- Born: 7 January 1934 (age 92) Shimla, Punjab Province, India (now in Himachal Pradesh, India)
- Occupations: Actress; writer;

= Jamila Massey =

Indian actress and writer (born 1934)

Jamila Massey (born 7 January 1934) is an Indian actress and writer. Massey has had a long career on UK television and radio. She is known for playing Auntie Satya in the long-running radio soap The Archers, Jamila Ranjha in Mind Your Language, and Sanjay Kapoor's mother Neelam in EastEnders.

==Early life==
Massey came to Britain with her parents in 1946 at the age of 12. Her father fought in the Second World War but remained in the UK and became a producer for the BBC.

As a child, Massey acted for the BBC in radio children's programmes. She attended King's College London and graduated in Latin, Urdu and English. She had aspirations to train as an actress; however, her mother frowned upon such a career. Massey's mother refused to allow her to attend drama school after the death of her father, so she was forced to use subterfuge to fulfil her acting ambitions.

==Career==
She began her career as an extra. Her first film role was in Sink the Bismarck! (1960), where she was used to translate and report a news section from the film into Urdu — announcing the sinking of the British battleship .

She continued to work extensively on radio in English, Urdu, Hindi and Punjabi as well as for the German service of the BBC. Years later she acted in Tribunal, a ZDF television serial in German, with leading European actors. She joined the Afro-Asian Committee of Equity and continued to work in film and television. Roles for Asian actors were scarce during her early career, but she was given parts in series such as Crossroads (1964); Within These Walls (1976); The Next Man (1976); Z-Cars (1976–1977); Target (1977); Mind Your Language (1977–79); Play for Today (1977, 1978); Empire Road (1979); Angels (1981); Minder (1982); The Jewel in the Crown (1984); The Bill (1984); Albion Market (1985); Chance in a Million (1986); Madame Sousatzka (1988); Great Balls of Fire! (1989); Brookside (1989) playing Manju Batra and Pie in the Sky (1994).
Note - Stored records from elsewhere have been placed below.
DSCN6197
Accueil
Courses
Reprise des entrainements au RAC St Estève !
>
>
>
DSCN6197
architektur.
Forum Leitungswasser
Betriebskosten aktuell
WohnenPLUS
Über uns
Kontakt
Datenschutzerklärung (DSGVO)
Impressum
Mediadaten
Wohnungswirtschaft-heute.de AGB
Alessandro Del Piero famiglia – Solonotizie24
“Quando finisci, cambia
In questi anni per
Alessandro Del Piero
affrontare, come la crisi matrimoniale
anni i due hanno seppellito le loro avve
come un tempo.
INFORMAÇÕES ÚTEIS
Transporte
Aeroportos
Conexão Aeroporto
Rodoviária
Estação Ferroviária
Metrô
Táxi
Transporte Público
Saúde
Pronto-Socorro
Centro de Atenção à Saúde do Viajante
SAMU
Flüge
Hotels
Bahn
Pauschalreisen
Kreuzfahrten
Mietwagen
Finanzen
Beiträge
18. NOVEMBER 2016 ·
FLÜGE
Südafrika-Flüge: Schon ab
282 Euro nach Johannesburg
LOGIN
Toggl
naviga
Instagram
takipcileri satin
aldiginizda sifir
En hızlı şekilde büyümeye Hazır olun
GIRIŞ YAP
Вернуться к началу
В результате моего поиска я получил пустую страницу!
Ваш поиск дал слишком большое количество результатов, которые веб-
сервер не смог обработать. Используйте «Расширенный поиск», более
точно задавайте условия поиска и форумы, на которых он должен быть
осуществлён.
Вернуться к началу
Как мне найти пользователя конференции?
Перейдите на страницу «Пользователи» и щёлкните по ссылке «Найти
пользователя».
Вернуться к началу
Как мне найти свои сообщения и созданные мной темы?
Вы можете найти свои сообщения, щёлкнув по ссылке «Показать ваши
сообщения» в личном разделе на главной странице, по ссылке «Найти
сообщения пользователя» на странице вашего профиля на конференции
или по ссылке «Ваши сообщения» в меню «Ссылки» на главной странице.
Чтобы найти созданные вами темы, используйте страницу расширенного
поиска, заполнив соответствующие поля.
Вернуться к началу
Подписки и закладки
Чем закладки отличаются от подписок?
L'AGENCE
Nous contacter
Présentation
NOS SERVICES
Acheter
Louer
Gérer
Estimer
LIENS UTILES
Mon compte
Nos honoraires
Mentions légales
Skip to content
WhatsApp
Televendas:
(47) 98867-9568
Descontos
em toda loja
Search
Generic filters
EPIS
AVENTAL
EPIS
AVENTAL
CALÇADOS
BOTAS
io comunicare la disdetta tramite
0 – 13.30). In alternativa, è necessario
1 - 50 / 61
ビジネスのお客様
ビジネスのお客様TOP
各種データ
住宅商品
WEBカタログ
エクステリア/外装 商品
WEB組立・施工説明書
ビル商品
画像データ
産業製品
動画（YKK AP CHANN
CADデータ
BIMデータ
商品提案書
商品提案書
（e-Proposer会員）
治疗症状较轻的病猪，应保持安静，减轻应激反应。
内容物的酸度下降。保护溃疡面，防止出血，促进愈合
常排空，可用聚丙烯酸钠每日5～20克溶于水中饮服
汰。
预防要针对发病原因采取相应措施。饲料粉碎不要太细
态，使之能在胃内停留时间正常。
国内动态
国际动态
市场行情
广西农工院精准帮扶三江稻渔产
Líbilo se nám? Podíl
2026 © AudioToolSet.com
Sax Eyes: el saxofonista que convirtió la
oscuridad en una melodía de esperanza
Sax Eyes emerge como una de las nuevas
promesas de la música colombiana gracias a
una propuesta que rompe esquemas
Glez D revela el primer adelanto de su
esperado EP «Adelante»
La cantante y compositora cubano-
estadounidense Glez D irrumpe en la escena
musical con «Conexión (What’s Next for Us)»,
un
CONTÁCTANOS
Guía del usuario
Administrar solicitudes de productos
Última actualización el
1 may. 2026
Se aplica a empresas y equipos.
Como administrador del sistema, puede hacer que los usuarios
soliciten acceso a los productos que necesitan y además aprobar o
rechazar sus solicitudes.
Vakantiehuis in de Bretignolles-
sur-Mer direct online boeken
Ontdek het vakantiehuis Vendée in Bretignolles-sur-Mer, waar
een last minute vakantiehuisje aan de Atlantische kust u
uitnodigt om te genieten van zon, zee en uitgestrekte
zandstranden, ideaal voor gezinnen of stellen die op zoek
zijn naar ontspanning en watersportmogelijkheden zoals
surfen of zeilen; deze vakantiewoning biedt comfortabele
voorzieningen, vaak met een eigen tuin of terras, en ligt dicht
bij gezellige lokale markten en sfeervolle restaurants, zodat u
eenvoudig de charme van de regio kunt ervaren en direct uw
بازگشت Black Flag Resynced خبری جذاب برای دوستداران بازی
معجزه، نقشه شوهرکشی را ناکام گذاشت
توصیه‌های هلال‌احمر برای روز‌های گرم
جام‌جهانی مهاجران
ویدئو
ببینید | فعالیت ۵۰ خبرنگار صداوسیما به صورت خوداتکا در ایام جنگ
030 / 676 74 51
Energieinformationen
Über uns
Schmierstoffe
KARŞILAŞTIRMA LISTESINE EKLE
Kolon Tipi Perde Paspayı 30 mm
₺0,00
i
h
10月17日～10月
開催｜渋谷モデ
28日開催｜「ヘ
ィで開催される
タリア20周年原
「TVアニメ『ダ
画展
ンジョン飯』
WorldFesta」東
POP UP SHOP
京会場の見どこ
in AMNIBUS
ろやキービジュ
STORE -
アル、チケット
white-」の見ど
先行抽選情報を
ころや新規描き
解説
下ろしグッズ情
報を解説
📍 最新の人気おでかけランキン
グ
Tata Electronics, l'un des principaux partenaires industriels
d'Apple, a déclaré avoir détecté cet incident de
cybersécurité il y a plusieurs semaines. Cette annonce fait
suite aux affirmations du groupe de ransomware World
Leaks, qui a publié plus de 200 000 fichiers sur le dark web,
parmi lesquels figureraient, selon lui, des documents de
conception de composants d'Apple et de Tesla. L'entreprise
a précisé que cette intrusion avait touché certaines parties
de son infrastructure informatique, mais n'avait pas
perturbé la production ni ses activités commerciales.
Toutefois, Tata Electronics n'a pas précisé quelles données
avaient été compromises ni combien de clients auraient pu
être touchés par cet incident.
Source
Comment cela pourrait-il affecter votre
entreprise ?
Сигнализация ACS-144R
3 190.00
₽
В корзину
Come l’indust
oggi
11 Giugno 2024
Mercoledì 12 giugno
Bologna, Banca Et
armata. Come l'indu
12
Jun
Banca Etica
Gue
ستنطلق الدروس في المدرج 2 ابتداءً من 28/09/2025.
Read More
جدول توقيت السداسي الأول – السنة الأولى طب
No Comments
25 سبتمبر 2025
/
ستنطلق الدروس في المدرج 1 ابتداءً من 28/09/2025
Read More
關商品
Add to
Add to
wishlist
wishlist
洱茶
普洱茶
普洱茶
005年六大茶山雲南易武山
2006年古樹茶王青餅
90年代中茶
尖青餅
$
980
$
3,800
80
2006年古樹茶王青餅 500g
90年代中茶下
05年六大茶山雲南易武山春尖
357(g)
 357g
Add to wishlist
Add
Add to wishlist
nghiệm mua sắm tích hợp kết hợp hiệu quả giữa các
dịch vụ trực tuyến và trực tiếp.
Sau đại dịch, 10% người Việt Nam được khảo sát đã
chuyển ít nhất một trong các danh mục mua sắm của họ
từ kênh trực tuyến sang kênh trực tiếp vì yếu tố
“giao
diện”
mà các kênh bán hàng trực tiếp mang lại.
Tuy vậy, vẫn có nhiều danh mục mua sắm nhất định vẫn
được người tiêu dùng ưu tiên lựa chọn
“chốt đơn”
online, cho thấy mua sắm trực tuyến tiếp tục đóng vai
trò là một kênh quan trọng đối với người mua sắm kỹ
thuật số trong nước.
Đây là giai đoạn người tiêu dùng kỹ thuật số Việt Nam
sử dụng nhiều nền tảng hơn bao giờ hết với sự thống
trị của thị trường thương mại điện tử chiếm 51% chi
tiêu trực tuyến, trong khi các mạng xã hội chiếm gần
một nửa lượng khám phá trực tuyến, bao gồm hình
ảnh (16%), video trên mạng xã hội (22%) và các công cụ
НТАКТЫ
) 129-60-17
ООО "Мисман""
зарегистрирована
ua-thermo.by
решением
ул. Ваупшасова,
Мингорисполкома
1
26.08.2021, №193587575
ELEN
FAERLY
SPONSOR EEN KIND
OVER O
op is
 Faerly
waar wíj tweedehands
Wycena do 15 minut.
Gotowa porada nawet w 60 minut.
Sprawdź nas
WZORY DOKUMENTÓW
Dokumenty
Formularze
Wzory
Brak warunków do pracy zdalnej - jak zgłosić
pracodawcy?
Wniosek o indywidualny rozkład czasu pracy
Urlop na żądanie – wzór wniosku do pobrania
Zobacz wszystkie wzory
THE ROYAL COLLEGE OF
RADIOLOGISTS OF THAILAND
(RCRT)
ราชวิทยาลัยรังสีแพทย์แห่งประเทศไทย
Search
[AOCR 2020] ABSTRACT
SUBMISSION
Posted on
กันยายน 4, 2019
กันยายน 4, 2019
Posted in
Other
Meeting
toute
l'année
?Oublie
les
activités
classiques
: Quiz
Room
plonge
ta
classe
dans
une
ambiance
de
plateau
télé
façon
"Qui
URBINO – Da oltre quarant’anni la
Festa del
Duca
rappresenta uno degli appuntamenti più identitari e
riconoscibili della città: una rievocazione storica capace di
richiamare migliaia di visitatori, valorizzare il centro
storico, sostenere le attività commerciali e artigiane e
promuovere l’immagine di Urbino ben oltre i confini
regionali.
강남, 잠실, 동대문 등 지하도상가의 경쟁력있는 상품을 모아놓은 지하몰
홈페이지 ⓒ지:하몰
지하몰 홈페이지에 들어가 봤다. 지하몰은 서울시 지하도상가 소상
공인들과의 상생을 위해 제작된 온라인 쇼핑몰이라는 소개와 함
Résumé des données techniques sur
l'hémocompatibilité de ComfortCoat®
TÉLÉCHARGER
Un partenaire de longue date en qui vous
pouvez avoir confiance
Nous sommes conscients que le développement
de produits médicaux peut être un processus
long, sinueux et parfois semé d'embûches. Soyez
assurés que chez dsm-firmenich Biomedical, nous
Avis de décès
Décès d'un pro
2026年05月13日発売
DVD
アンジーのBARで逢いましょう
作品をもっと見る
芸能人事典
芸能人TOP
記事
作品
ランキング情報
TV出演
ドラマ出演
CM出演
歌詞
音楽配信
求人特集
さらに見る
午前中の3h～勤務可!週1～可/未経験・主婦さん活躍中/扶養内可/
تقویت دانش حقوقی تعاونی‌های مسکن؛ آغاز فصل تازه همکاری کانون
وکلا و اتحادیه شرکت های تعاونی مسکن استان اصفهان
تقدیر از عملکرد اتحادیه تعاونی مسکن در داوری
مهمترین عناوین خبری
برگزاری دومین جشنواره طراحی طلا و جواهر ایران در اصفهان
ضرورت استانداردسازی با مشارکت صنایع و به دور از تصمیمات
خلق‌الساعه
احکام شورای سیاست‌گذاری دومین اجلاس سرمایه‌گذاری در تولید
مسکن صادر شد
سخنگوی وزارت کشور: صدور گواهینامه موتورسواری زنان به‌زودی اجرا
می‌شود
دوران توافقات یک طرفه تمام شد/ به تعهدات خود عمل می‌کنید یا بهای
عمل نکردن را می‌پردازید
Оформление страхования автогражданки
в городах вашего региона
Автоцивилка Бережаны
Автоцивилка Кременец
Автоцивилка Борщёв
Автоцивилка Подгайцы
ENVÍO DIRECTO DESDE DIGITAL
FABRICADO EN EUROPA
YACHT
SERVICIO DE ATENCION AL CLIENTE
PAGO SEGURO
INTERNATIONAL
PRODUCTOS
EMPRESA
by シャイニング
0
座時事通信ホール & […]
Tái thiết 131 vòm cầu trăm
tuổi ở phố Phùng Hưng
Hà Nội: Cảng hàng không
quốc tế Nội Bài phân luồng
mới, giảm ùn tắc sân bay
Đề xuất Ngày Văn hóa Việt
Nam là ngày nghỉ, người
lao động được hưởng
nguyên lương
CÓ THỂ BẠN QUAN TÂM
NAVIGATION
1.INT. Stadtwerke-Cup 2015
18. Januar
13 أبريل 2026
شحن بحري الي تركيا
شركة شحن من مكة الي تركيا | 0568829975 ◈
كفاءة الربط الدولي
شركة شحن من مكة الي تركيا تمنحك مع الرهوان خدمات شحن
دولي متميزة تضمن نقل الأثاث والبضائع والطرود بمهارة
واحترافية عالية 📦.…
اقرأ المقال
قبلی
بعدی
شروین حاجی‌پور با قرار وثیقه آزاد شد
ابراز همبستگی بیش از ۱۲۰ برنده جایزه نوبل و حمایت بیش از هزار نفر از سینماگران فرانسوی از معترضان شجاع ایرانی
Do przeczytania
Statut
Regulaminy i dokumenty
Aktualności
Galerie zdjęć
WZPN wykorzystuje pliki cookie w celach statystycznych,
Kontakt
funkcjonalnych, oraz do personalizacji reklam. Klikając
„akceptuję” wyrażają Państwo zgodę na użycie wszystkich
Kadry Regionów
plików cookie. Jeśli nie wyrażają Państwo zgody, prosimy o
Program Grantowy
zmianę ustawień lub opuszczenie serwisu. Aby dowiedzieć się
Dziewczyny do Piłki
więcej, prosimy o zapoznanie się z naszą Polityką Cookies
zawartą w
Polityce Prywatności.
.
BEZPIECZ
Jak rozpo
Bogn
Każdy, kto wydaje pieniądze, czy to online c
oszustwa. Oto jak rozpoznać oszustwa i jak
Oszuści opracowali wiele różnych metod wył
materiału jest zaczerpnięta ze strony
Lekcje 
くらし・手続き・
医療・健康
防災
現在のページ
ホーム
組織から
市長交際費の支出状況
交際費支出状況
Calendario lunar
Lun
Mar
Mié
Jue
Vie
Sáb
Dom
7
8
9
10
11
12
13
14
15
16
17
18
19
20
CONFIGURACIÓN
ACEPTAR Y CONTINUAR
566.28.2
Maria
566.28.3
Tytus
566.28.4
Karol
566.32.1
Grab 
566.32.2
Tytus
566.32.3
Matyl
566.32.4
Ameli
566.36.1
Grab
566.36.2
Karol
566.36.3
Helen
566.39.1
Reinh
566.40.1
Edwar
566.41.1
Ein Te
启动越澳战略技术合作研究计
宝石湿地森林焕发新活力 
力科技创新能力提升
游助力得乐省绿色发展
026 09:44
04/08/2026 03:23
In the mid-1990s she was cast as the recurring character Auntie Satya in Radio 4's daily agricultural soap opera, The Archers, fulfilling one of her life's ambitions. Massey was the second actress to play the role. She had initially been asked to audition for the part, but was forced to turn it down due to work commitments. A year later she was offered the same part when the role was recast. Her character makes occasional appearances to visit her niece, Usha Gupta (Souad Faress).

In 1997 she was cast in the popular BBC soap opera EastEnders. She played Neelam Kapoor, the domineering mother of market-trader Sanjay (Deepak Verma) until 1998.

Other acting credits include Arabian Nights (2000); Adrian Mole: The Cappuccino Years (2001); Perfect World (2001); Doctors (2002); All About Me (2003); Chicken Tikka Masala (2005).

Massey's theatre work includes The Great Celestial Cow (Royal Court), Conduct Unbecoming which toured Canada as well as the UK, Song for a Sanctuary (Kali Theatre UK tour) and Women of the Dust (Tamasha Theatre and Bristol Old Vic). She also played Kasturba in Mahatma versus Gandhi in the BBC Home and World Services and Harvey Virdi in Calcutta Kosher, a play on the Indian Jewish Community of Kolkata.

As well as acting, Massey has also co-authored several books with her husband, writer Reginald Massey. One was a novel, The Immigrants, based on field research among first-generation Asians in Britain. The other books were The Music of India, for which Ravi Shankar provided a foreword, and The Dances of India. Massey is deeply interested and involved in music; she has introduced several Indian musicians and dancers to audiences in the West.

Massey appeared in Coronation Street in February 2010 as one of Sunita's aunts.

==Personal life==
Massey and her husband, the author and poet Reginald Massey, live in Llanidloes, Wales.